Proprietary Trading - The Relationships Between Trading and Banking

The Relationships Between Trading and Banking

Banks are companies that assist other companies in raising financial capital, transacting foreign currency exchange, and managing financial risks. Trading has almost always been associated with large banks, however, because they are often required to make a market to facilitate the services they provide (e.g. trading stocks, bonds, and loans in capital raising; trading currencies to help with international business transactions; and trading interest rates, commodities, and their derivatives to help companies manage risks).

For example, if General Store Co. sold stock with a bank, whoever first bought shares would possibly have a hard time selling them to other individuals if people are not familiar with the company. The investment bank agrees to buy the shares sold and look for a buyer. This provides liquidity to the markets. The bank normally does not care about the fundamental, intrinsic value of the shares, but only that it can sell them at a slightly higher price than it could buy them. To do this, an investment bank employs traders. Over time these traders began to devise different strategies within this system to earn even more profit independent of providing client liquidity, and this is how proprietary trading was born.

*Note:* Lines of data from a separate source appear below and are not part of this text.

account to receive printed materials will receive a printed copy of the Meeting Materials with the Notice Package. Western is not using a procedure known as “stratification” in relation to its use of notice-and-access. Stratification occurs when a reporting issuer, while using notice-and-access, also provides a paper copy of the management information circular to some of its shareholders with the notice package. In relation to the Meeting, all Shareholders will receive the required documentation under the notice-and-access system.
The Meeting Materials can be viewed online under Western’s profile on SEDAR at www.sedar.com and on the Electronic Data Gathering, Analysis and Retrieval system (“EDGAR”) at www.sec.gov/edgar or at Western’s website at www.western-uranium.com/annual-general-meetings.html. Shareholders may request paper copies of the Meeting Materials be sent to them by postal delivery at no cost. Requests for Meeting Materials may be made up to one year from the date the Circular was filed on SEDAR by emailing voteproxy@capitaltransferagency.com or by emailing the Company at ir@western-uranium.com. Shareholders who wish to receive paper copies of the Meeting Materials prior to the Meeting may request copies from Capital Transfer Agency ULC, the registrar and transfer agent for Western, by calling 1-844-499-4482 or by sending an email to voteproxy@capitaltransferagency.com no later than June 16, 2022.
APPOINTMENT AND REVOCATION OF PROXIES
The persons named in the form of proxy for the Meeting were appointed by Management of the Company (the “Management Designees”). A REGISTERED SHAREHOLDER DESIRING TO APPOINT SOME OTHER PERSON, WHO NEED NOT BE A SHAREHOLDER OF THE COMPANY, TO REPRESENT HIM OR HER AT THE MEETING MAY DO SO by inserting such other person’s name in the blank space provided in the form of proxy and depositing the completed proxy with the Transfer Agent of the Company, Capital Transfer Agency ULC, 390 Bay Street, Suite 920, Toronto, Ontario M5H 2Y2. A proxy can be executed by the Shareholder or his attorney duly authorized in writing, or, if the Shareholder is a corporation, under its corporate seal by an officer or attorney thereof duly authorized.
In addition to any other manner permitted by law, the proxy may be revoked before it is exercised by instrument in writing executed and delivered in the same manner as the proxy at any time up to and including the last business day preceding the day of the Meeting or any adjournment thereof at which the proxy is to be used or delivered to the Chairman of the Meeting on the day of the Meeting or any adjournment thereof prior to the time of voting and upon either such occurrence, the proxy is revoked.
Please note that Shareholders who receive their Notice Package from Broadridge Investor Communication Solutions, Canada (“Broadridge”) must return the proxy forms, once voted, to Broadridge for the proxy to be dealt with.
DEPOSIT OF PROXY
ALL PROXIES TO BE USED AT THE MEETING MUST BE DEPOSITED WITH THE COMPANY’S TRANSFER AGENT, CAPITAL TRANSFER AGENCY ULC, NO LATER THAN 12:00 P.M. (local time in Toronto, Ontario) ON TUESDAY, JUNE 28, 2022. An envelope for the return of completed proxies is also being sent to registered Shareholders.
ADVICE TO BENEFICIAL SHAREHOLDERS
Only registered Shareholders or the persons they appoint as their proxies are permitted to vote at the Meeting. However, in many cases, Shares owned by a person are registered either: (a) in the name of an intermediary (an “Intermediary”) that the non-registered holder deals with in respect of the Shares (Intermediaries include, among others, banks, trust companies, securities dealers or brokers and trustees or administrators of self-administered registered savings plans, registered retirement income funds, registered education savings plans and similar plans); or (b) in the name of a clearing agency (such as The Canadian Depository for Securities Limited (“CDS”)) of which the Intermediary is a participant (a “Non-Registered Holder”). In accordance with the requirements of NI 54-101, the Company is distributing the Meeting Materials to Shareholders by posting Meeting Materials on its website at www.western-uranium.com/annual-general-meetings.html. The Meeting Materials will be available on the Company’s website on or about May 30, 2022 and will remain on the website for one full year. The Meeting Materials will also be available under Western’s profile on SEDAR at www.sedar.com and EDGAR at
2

The evolution of proprietary trading at banks has come to the point whereby banks employ multiple desks of traders devoted solely to proprietary trading with the hopes of earning added profits above that of market-making trading. These desks are often considered internal hedge funds within the bank, performing in isolation away from client-flow traders. Proprietary desks routinely have the highest value at risk among other desks at the bank. Investment banks such as Goldman Sachs, Deutsche Bank, and the late Merrill Lynch are known to earn a significant portion of their quarterly and annual profits through proprietary trading efforts.

The proprietary trading desk is kept separate, by law, from knowledge about customer flow, so they cannot engage in the business of front-running a customer's order.

There often exists confusion between proprietary positions held by market-making desks (sometimes referred to as warehoused risk) and desks specifically assigned the task of proprietary trading.

Because of the impending financial regulation (Volcker Rule in particular), major banks have spun off their prop trading desks or shut them down all together. However, prop trading is not gone. It is carried out at specialized prop trading firms and hedge funds. Some notable prop trading firms are Jump Trading LLC, GETCO LLC, Optiver, First New York Securities and DRW Trading Group. The prop trading done at these prop trading firms is usually highly technology driven, utilizing complex quantitative models and algorithms.